Tuesday night the 2014 World Series kicks off at Kauffman Stadium, home of the Kansas City Royals. The Royals? Yes the Royals, for the first time since 1985, the Kansas City Royals are in the World Series. After victory in the Wild Card game over the A’s, a sweep of the heavily favored Angels in the ALDS, and a sweep of the Orioles in the ALCS, the Royals are a perfect 8-0 this postseason and are ready to face off against the National League Champions, the San Francisco Giants. The Giants are making their 3rd Fall Classic appearance in the last 5 seasons having won the title in 2010 and 2012.
Few are surprised the Giants are playing in the Fall Classic. Other than the Dodgers, the Giants had the best odds to win the 2014 World Series of all NL teams according to Vegas at the start of spring training. The Royals on the other hand, are a surprise to most; only 2 AL teams had lower odds of winning the World Series at the start of spring training. In this new age of using Sabermetrics in baseball, odds makers have become very precise when it comes to setting these odds. In the case of the Royals, it appears Vegas misjudged them back in March.
Sabermetrics takes traditional baseball statistics like batting average, slugging percentage, on base percentage, earned run average, and fielding percentage and brings them to the next level. One particular widely used statistic among baseball scouts and GM’s is WAR, or Wins Above Replacement. WAR is an attempt to put a single value on a player that relates his value to the team in comparison to a replacement player (a free agent or someone in the minors). WAR is a multifaceted calculation for both position players and pitchers. On top of a player’s hitting, base running, pitching, and fielding metrics, WAR takes into account the league (AL or NL), the ballpark, and the position the player plays in. Calculating WAR is no easy feat, in addition to statistics that come from the box score (BA, SLG%, OBP, ERA, and F%), WAR uses video tracking data in certain areas of the calculation like base running. Not only is WAR difficult for the average fan to calculate, but there are many different variations of the statistic as people have altered the calculation to their liking (a great resource to view historical baseball statistics is www.fangraphs.com).
When you start to look at the advanced statistics (WAR) for the two teams left standing it becomes a bit less surprising the Royals took the AL Pennant and a bit more surprising the Giants took the NL Pennant. Not only is WAR used to rate individual players, but it can represent an entire ball club’s ability. The below 3 graphs show how the Royals and Giants, as entire teams, compare in 3 areas (position players, pitching staffs, and team fielding) to the league averages and standard deviations for the 2014 season.

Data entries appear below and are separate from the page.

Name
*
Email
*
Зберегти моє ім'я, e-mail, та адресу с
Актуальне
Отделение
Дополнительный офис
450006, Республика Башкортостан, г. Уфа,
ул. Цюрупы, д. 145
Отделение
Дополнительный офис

Note: Black dotted lines represent league averages and standard deviations, blue line represents Royals team metrics, and orange line represents Giants team metrics.
Advanced metrics, like WAR in this case, show the Royals have above average position players, pitchers, and team fielding. Meanwhile, the Giants have similar position player and team fielding metrics, but have a well below average pitching staff. Much like the NFL, where ‘defense wins championships,’ in the MLB, pitching staffs are generally associated with good success in October. One big reason the Giants won the NL Pennant is that their pitching staff, who allowed opposing hitters to hit 0.241 in the regular season, have battened down the hatches in the postseason limiting their opposition to a 0.192 batting average (best in the playoffs).

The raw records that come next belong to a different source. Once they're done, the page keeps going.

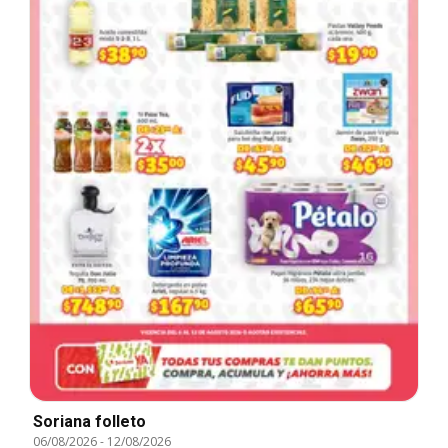
Soriana folleto
06/08/2026
-
12/08/2026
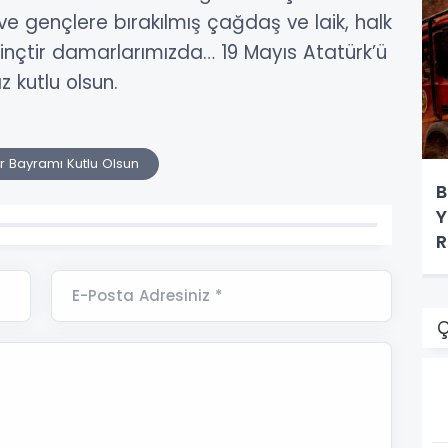
ve gençlere bırakılmış çağdaş ve laik, halk
ilinçtir damarlarımızda… 19 Mayıs Atatürk’ü
 kutlu olsun.
r Bayramı Kutlu Olsun
B
Y
R
E-Posta Adresiniz *
Ç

If you break down the team metrics, into individual player statistics you can see what really separates the Royals and Giants pitching staffs. In the below graph, you can see how the Royals and Giants 3-man starting rotation and 3 man bullpen (2 relievers 1 closer) compare to one another and the league’s best pitchers.
While neither team has a top 3 starting pitcher on their roster, both teams have solid aces (James Shields for the Royals and Madison Bumgarner for the Giants) who will be squaring off in Game 1. The real separation between the staffs is in the bullpen. In 2014, the Royals bullpen has been top notch; they have one of the league’s best relief pitchers in Wade Davis, and an excellent closer in Greg Holland. The Giants on the other hand, have had a sub-par bullpen this season that has risen to the occasion this October. Yusmeiro Petit being the prime example; he’s pitched 9 innings of shutout relief this postseason.
In review, we have a team in the Kansas City Royals, that Vegas gave little chance in Spring Training, who play phenomenal defense and have a dominant bullpen are going up against the San Francisco Giants, who are back looking to win their 3rd World Series title in 5 season. Both teams failed to win 90 games in the regular season, but have scorching hot pitching staffs. As much as Vegas and advanced Sabermetrics like to think they can predict what will happen, nothing can be said about clubhouse chemistry, playoff experience, and teams flat playing well when it matters most. One thing is for sure, this year’s Fall Classic is a good bet not to disappoint.